INPUT DATA →
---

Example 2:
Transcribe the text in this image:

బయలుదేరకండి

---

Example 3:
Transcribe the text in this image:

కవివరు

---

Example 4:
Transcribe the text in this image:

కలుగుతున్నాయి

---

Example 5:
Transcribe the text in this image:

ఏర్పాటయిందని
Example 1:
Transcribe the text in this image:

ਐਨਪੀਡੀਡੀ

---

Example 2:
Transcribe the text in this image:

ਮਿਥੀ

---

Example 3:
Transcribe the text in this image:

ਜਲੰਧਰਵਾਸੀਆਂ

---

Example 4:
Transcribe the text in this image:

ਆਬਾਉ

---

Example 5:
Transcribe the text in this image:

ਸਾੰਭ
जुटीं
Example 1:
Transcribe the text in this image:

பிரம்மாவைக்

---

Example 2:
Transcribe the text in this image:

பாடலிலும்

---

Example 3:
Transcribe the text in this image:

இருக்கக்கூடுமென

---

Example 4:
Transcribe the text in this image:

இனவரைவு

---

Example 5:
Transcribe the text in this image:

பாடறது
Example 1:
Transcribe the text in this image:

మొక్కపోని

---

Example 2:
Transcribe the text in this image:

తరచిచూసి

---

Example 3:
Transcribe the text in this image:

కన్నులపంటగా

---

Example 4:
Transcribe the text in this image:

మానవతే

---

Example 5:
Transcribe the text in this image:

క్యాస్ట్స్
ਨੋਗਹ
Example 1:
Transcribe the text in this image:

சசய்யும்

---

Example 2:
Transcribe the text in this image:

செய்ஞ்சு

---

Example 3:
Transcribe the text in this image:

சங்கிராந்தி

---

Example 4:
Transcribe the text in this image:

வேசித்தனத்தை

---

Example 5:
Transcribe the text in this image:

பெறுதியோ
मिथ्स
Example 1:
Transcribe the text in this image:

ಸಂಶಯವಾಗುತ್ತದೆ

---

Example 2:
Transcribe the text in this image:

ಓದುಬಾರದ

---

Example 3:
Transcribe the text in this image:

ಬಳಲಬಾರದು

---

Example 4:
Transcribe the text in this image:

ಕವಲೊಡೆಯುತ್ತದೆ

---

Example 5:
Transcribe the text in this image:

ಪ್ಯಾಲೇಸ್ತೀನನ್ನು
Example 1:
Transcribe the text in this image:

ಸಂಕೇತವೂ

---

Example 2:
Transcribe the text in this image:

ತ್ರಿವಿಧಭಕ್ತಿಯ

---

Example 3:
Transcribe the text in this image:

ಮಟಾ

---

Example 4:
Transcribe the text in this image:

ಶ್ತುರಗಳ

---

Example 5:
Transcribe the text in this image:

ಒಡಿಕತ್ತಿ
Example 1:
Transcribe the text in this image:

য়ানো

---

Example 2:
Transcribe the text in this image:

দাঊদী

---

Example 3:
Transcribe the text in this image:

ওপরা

ASSIGNED TASK → Repeat the records above with every character intact.

WRITTEN SOLUTION →
---

Example 2:
Transcribe the text in this image:

బయలుదేరకండి

---

Example 3:
Transcribe the text in this image:

కవివరు

---

Example 4:
Transcribe the text in this image:

కలుగుతున్నాయి

---

Example 5:
Transcribe the text in this image:

ఏర్పాటయిందని
Example 1:
Transcribe the text in this image:

ਐਨਪੀਡੀਡੀ

---

Example 2:
Transcribe the text in this image:

ਮਿਥੀ

---

Example 3:
Transcribe the text in this image:

ਜਲੰਧਰਵਾਸੀਆਂ

---

Example 4:
Transcribe the text in this image:

ਆਬਾਉ

---

Example 5:
Transcribe the text in this image:

ਸਾੰਭ
जुटीं
Example 1:
Transcribe the text in this image:

பிரம்மாவைக்

---

Example 2:
Transcribe the text in this image:

பாடலிலும்

---

Example 3:
Transcribe the text in this image:

இருக்கக்கூடுமென

---

Example 4:
Transcribe the text in this image:

இனவரைவு

---

Example 5:
Transcribe the text in this image:

பாடறது
Example 1:
Transcribe the text in this image:

మొక్కపోని

---

Example 2:
Transcribe the text in this image:

తరచిచూసి

---

Example 3:
Transcribe the text in this image:

కన్నులపంటగా

---

Example 4:
Transcribe the text in this image:

మానవతే

---

Example 5:
Transcribe the text in this image:

క్యాస్ట్స్
ਨੋਗਹ
Example 1:
Transcribe the text in this image:

சசய்யும்

---

Example 2:
Transcribe the text in this image:

செய்ஞ்சு

---

Example 3:
Transcribe the text in this image:

சங்கிராந்தி

---

Example 4:
Transcribe the text in this image:

வேசித்தனத்தை

---

Example 5:
Transcribe the text in this image:

பெறுதியோ
मिथ्स
Example 1:
Transcribe the text in this image:

ಸಂಶಯವಾಗುತ್ತದೆ

---

Example 2:
Transcribe the text in this image:

ಓದುಬಾರದ

---

Example 3:
Transcribe the text in this image:

ಬಳಲಬಾರದು

---

Example 4:
Transcribe the text in this image:

ಕವಲೊಡೆಯುತ್ತದೆ

---

Example 5:
Transcribe the text in this image:

ಪ್ಯಾಲೇಸ್ತೀನನ್ನು
Example 1:
Transcribe the text in this image:

ಸಂಕೇತವೂ

---

Example 2:
Transcribe the text in this image:

ತ್ರಿವಿಧಭಕ್ತಿಯ

---

Example 3:
Transcribe the text in this image:

ಮಟಾ

---

Example 4:
Transcribe the text in this image:

ಶ್ತುರಗಳ

---

Example 5:
Transcribe the text in this image:

ಒಡಿಕತ್ತಿ
Example 1:
Transcribe the text in this image:

য়ানো

---

Example 2:
Transcribe the text in this image:

দাঊদী

---

Example 3:
Transcribe the text in this image:

ওপরা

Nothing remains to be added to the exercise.